:: Records shown ::

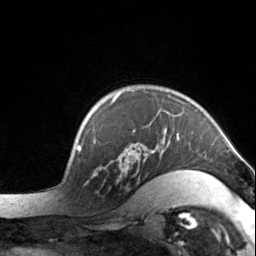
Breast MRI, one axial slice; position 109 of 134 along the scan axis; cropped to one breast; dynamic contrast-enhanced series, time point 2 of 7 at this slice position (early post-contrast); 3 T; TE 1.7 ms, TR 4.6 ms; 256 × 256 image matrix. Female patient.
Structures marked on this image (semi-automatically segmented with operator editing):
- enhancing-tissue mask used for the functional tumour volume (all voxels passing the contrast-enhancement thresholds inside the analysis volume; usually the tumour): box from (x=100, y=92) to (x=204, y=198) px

:::
:: Records shown ::

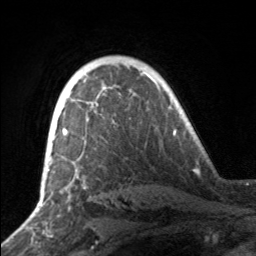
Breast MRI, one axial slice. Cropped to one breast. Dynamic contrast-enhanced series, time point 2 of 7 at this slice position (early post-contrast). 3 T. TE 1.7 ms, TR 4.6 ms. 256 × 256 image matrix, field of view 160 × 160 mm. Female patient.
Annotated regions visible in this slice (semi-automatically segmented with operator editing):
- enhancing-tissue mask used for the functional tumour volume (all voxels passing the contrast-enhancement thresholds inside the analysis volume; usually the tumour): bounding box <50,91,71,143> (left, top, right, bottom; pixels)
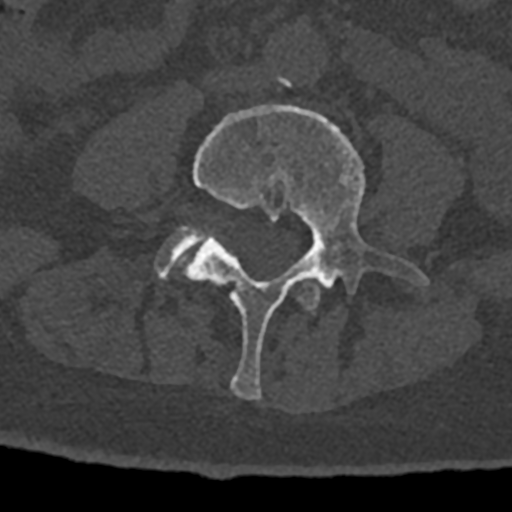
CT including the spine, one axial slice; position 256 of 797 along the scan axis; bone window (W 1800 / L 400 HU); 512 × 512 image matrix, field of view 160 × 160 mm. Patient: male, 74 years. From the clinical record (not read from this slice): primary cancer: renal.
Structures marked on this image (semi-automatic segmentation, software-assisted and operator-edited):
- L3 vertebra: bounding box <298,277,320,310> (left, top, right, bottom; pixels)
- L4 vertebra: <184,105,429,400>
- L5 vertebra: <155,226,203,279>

:::

— Aim of the task —
Using the entries above, repeat only the lines from the one containing "Breast MRI, one axial slice;" through the one containing "(x=204, y=198) px", end lines included.

— Exercise answer —
Breast MRI, one axial slice; position 109 of 134 along the scan axis; cropped to one breast; dynamic contrast-enhanced series, time point 2 of 7 at this slice position (early post-contrast); 3 T; TE 1.7 ms, TR 4.6 ms; 256 × 256 image matrix. Female patient.
Structures marked on this image (semi-automatically segmented with operator editing):
- enhancing-tissue mask used for the functional tumour volume (all voxels passing the contrast-enhancement thresholds inside the analysis volume; usually the tumour): box from (x=100, y=92) to (x=204, y=198) px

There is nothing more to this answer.